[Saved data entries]
------------------------------------------------------------------------

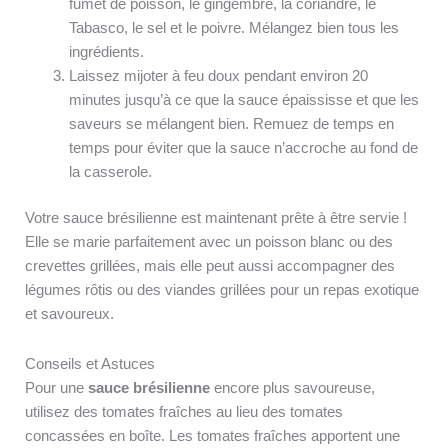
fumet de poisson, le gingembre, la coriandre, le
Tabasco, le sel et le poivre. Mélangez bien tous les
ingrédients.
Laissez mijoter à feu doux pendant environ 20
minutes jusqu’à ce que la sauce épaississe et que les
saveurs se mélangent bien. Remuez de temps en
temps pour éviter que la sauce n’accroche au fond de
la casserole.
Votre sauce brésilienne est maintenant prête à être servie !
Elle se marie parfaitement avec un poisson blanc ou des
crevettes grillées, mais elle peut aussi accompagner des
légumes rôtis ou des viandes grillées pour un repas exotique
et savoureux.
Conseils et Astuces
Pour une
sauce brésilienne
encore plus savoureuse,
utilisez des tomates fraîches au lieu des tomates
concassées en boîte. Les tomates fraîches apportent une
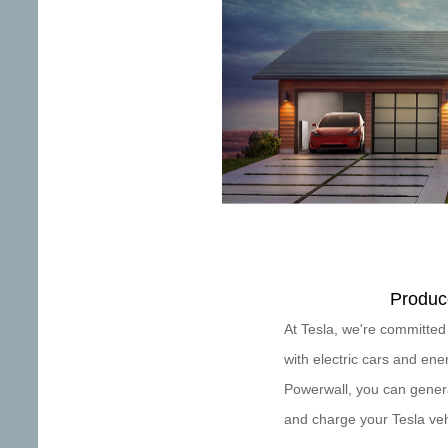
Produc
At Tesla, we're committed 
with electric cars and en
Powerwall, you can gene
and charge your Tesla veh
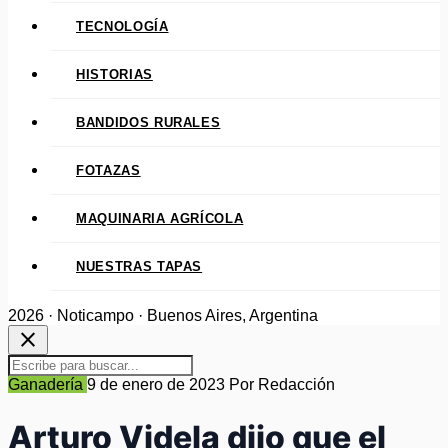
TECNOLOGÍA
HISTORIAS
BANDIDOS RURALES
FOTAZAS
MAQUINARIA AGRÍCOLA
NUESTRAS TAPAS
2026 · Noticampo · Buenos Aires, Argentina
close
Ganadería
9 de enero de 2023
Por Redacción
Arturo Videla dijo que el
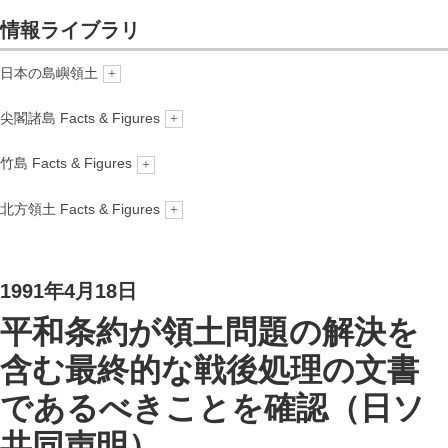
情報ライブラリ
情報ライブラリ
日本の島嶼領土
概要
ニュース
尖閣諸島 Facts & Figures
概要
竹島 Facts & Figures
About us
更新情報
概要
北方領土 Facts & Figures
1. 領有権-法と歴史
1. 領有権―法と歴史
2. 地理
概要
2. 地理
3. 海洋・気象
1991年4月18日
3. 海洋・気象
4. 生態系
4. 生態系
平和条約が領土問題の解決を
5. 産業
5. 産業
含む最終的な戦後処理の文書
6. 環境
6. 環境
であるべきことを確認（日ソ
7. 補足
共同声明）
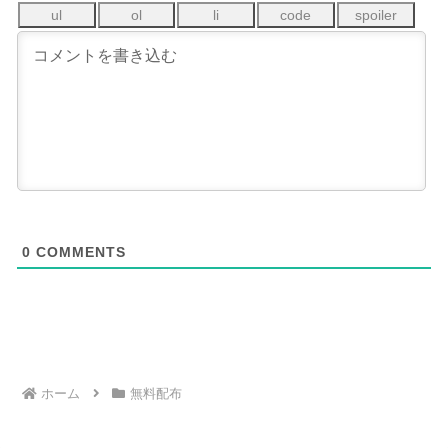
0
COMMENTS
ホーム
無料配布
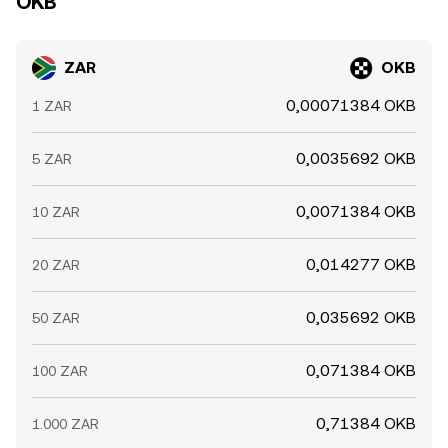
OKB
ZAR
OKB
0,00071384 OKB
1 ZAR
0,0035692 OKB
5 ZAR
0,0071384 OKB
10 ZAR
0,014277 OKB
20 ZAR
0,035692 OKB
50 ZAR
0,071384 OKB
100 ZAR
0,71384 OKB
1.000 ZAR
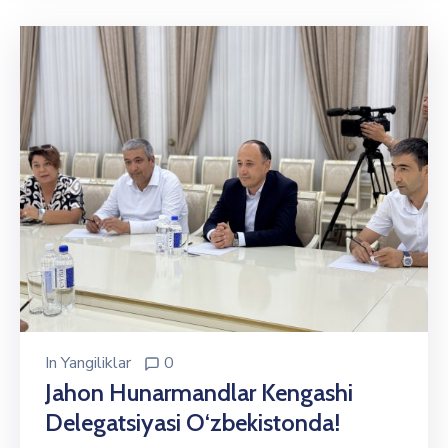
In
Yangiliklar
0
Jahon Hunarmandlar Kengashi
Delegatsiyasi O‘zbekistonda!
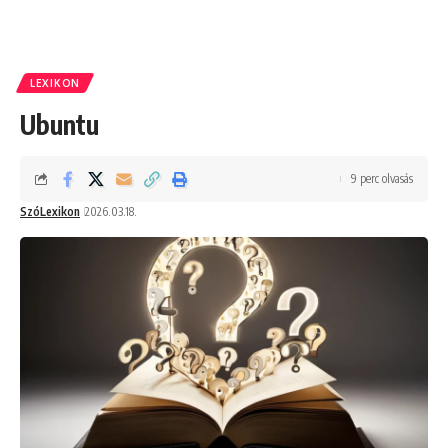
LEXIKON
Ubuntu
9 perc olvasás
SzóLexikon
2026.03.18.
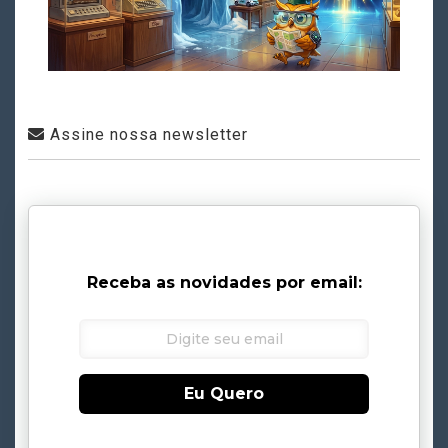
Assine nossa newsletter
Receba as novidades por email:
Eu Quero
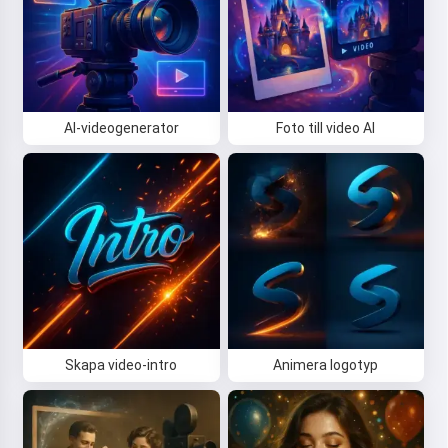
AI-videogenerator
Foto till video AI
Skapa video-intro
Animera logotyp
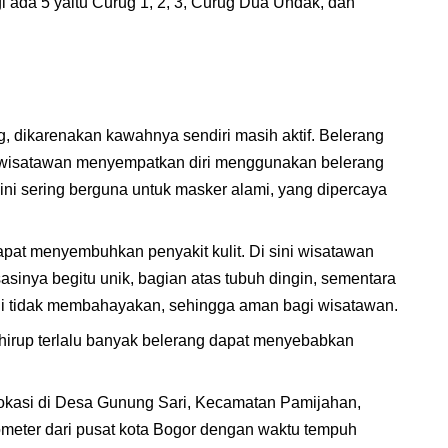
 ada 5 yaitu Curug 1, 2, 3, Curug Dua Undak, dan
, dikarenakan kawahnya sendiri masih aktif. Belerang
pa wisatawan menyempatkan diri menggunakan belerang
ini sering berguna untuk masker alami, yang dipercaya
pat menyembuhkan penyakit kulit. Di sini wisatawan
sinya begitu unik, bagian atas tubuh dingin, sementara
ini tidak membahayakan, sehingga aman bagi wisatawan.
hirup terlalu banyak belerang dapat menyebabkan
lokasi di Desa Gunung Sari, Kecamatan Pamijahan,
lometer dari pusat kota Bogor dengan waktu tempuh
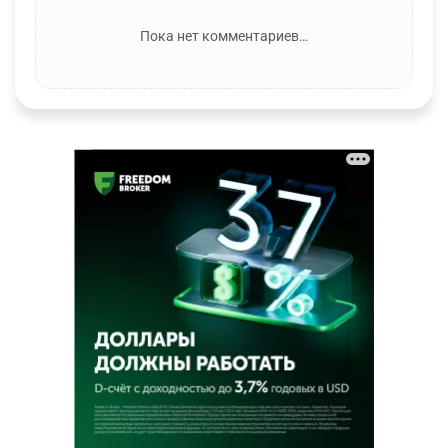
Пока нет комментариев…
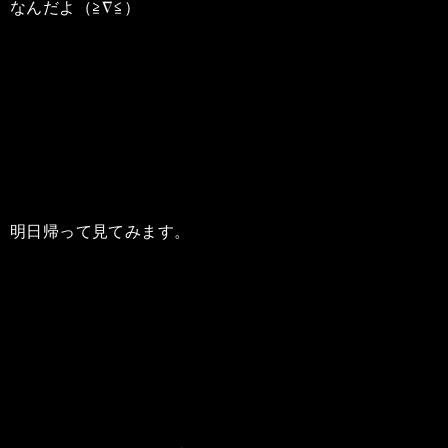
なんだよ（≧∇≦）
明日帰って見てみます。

------------------------------------------------------------------------

§ WHAT IS BEING ASKED
The entries above need to be output again in full, exactly, and without pictures.

§ COMPLETED EXERCISE
fumet de poisson, le gingembre, la coriandre, le
Tabasco, le sel et le poivre. Mélangez bien tous les
ingrédients.
Laissez mijoter à feu doux pendant environ 20
minutes jusqu’à ce que la sauce épaississe et que les
saveurs se mélangent bien. Remuez de temps en
temps pour éviter que la sauce n’accroche au fond de
la casserole.
Votre sauce brésilienne est maintenant prête à être servie !
Elle se marie parfaitement avec un poisson blanc ou des
crevettes grillées, mais elle peut aussi accompagner des
légumes rôtis ou des viandes grillées pour un repas exotique
et savoureux.
Conseils et Astuces
Pour une
sauce brésilienne
encore plus savoureuse,
utilisez des tomates fraîches au lieu des tomates
concassées en boîte. Les tomates fraîches apportent une
Produc
At Tesla, we're committed 
with electric cars and en
Powerwall, you can gene
and charge your Tesla veh
TECNOLOGÍA
HISTORIAS
BANDIDOS RURALES
FOTAZAS
MAQUINARIA AGRÍCOLA
NUESTRAS TAPAS
2026 · Noticampo · Buenos Aires, Argentina
close
Ganadería
9 de enero de 2023
Por Redacción
Arturo Videla dijo que el
情報ライブラリ
情報ライブラリ
日本の島嶼領土
概要
ニュース
尖閣諸島 Facts & Figures
概要
竹島 Facts & Figures
About us
更新情報
概要
北方領土 Facts & Figures
1. 領有権-法と歴史
1. 領有権―法と歴史
2. 地理
概要
2. 地理
3. 海洋・気象
1991年4月18日
3. 海洋・気象
4. 生態系
4. 生態系
平和条約が領土問題の解決を
5. 産業
5. 産業
含む最終的な戦後処理の文書
6. 環境
6. 環境
であるべきことを確認（日ソ
7. 補足
共同声明）
0
COMMENTS
ホーム
無料配布
OKB
ZAR
OKB
0,00071384 OKB
1 ZAR
0,0035692 OKB
5 ZAR
0,0071384 OKB
10 ZAR
0,014277 OKB
20 ZAR
0,035692 OKB
50 ZAR
0,071384 OKB
100 ZAR
0,71384 OKB
1.000 ZAR
In
Yangiliklar
0
Jahon Hunarmandlar Kengashi
Delegatsiyasi O‘zbekistonda!
LEXIKON
Ubuntu
9 perc olvasás
SzóLexikon
2026.03.18.
Assine nossa newsletter
Receba as novidades por email:
Eu Quero
AI-videogenerator
Foto till video AI
Skapa video-intro
Animera logotyp
 ada 5 yaitu Curug 1, 2, 3, Curug Dua Undak, dan
, dikarenakan kawahnya sendiri masih aktif. Belerang
pa wisatawan menyempatkan diri menggunakan belerang
ini sering berguna untuk masker alami, yang dipercaya
pat menyembuhkan penyakit kulit. Di sini wisatawan
sinya begitu unik, bagian atas tubuh dingin, sementara
ini tidak membahayakan, sehingga aman bagi wisatawan.
hirup terlalu banyak belerang dapat menyebabkan
lokasi di Desa Gunung Sari, Kecamatan Pamijahan,
lometer dari pusat kota Bogor dengan waktu tempuh
Пока нет комментариев…
なんだよ（≧∇≦）
明日帰って見てみます。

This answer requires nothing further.